See, Mrs. Likko wanted new hardware for our doors. The knobs were the same drab round thin brass things that come builder standard and she wanted a handle instead of a knob and so we got new knobs. And matching deadbolts. And we (I) didn’t know that the smart way to do this is to buy them all at once at Lowe’s and have Lowe’s re-key them all for you. The remaining misadventure is the price paid for this ignorance.
So instead, I installed the new hardware and we wound up with very attractive new locks and door handles and the back door, which always stuck just a little bit especially when it’s cold outside, works much better now. And where before we had one key for the whole house, now we had five keys.
This is inconvenient, especially when the Sharpies I used to mark the keys wore off and I had to fumble through all five of them like an elementary school janitor to get into my own house. So we resolved to re-key the locks so we could go back to having a single key. That meant a trip back to Lowe’s to find the right re-key kit and since the store we went to first was out of stock, a trip to a neighboring city’s Lowe’s to get the kits.
With five deadbolts and four latches to re-key, we needed two kits since each kit only has six sets of tumbler pins. And we figured out that the kits were themselves keyed differently from one another, and searched hard to find two kits that were keyed the same, and congratulated ourselves on being so clever. Then it’s back home to take the locks apart and re-set the tumblers.

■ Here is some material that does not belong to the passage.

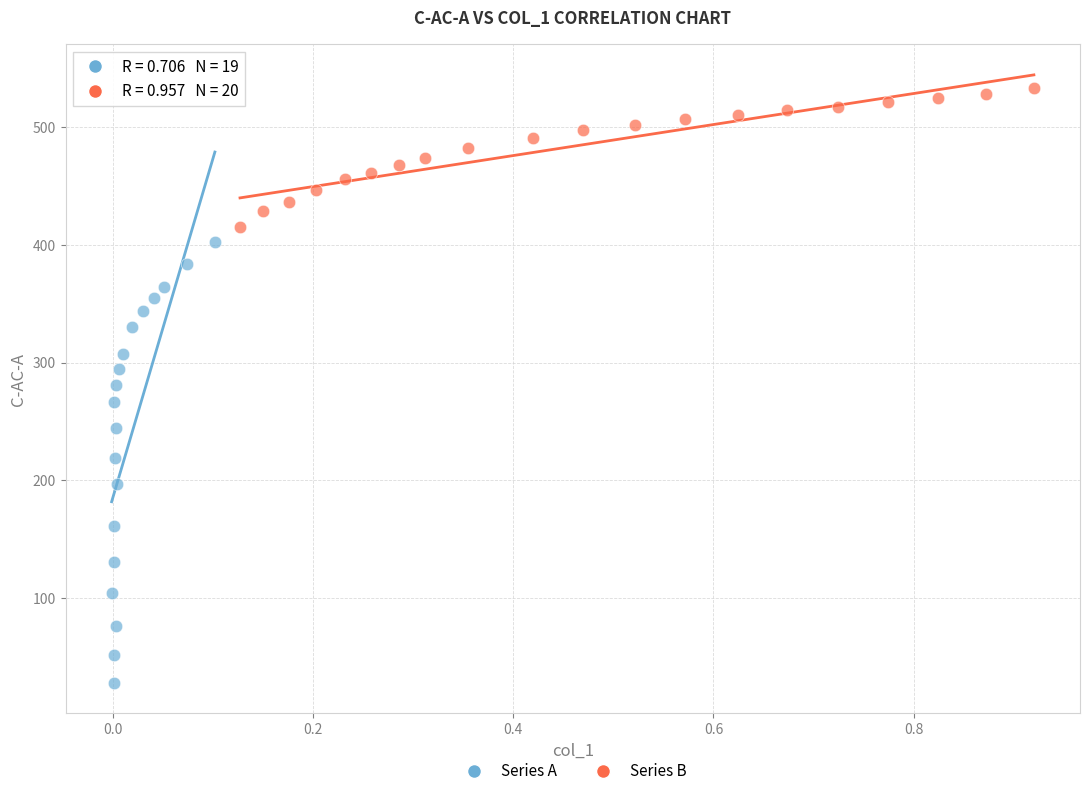

Which series contains the highest Y value?

Series B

Only this turns out to be an immensely delicate operation, one well frustrated by the fact that the instructions on the re-key set, and even on the demonstrative video, did not look like the actual locks we had found. Very similar, and the tools almost worked but didn’t, quite. There’s this little U-shaped bracket that fits on the inside of the key cylinder that’s suppose to slide off but it didn’t. So that took a whole lot of effort to get it off and when it did, boom, all the tumbler pins and springs in both the key cylinder and the lock mounting itself flew everywhere. These little guys are tiny. And my garage is not a model of cleanliness. After we found all of them I found myself with the lock upside down, held to my kitchen table with a C-clamp, with me using tweezers to try and guide five tiny springs into five tiny holes and then to rest five tiny cylindrical pins on top them and then to put a plastic slide in to hold them back in place and swearing profusely. I had by then been on the project for four hours with the only thing accomplished being having rendered one deadbolt completely useless.

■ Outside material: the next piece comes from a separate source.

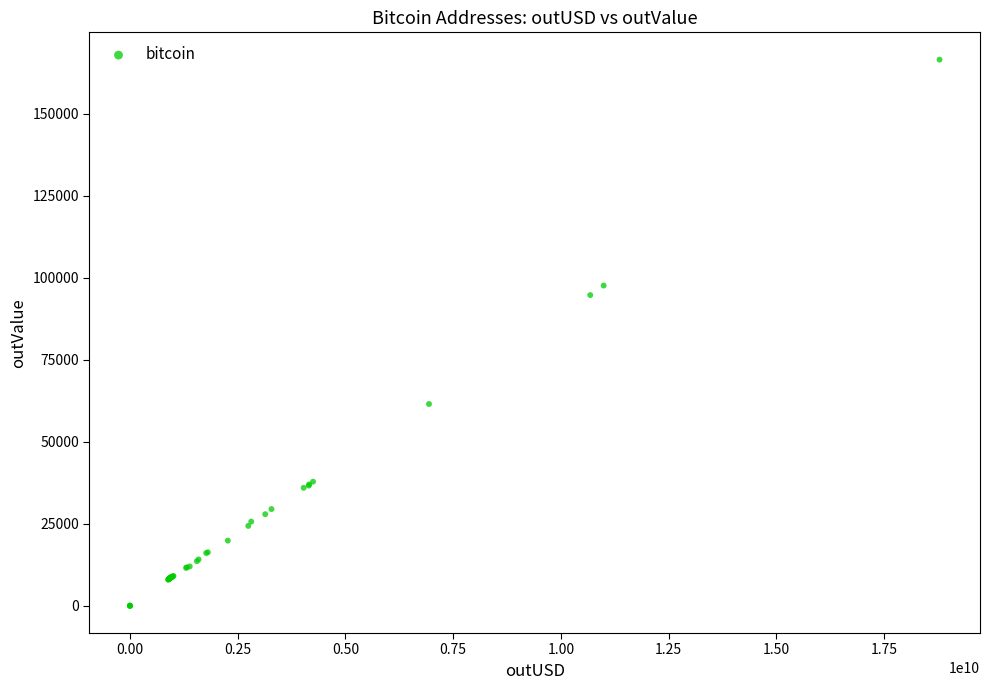

What Y value in the scatter plot is closest to 83270?

94744.1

I’d still be playing Operation!* with the tumblers if I hadn’t learned that it costs five dollars a lock to re-key at Lowe’s, and Mrs. Likko finally broke down and gave me permission/instructions to take the things back to Lowe’s and get them re-keyed. She stayed home for the three hours it took Lowe’s to get this done because four out of our five doors were without functioning locks or even entries.
Eight hours later, and a scare when one of the newly-keyed deadbolts didn’t seem to work until we greased it up with some WD-40 and several swings back and forth, we now have a once-again secured house. And nearly my entire Sunday got shot with a frustrating project that we initially budgeted about an hour to do.
Such is home ownership. I ought not to complain.
* How can it possibly not be the case that students in medical school gather at someone’s home in the evening hours and play Operation! as a drinking game?